● PROBLEM STATEMENT: Please set down the lines of the listing below that start at the line containing "by Stonetalon" and end at the line containing "06/15/2014 - 17:06", with both end lines included, matching every character. Copy only those lines.

Stored items from a collection:
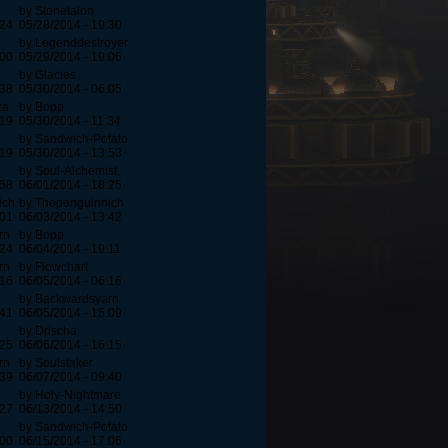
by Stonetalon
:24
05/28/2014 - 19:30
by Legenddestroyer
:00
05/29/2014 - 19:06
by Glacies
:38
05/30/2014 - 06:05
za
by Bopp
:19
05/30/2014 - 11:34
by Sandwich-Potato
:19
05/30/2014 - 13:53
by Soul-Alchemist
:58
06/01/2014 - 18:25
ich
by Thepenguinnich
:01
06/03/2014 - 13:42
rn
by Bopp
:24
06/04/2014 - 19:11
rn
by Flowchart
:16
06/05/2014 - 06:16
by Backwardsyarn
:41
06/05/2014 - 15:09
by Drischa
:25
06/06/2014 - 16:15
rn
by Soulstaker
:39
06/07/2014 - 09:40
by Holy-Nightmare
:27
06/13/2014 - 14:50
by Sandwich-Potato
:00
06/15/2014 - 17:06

* * *

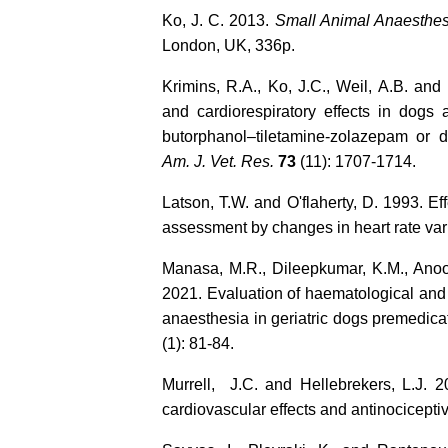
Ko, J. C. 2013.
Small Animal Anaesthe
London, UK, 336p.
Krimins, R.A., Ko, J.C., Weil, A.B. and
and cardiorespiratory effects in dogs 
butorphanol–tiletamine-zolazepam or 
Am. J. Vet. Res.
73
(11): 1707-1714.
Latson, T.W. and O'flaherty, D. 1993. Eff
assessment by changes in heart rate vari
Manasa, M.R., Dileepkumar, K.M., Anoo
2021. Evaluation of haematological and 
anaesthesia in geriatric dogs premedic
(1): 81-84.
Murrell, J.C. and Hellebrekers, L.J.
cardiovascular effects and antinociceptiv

==

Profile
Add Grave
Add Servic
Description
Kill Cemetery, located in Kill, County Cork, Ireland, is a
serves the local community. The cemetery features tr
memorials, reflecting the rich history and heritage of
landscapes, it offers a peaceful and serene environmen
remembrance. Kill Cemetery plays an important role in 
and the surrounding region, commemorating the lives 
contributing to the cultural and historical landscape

● EXERCISE RESULT:
by Stonetalon
:24
05/28/2014 - 19:30
by Legenddestroyer
:00
05/29/2014 - 19:06
by Glacies
:38
05/30/2014 - 06:05
za
by Bopp
:19
05/30/2014 - 11:34
by Sandwich-Potato
:19
05/30/2014 - 13:53
by Soul-Alchemist
:58
06/01/2014 - 18:25
ich
by Thepenguinnich
:01
06/03/2014 - 13:42
rn
by Bopp
:24
06/04/2014 - 19:11
rn
by Flowchart
:16
06/05/2014 - 06:16
by Backwardsyarn
:41
06/05/2014 - 15:09
by Drischa
:25
06/06/2014 - 16:15
rn
by Soulstaker
:39
06/07/2014 - 09:40
by Holy-Nightmare
:27
06/13/2014 - 14:50
by Sandwich-Potato
:00
06/15/2014 - 17:06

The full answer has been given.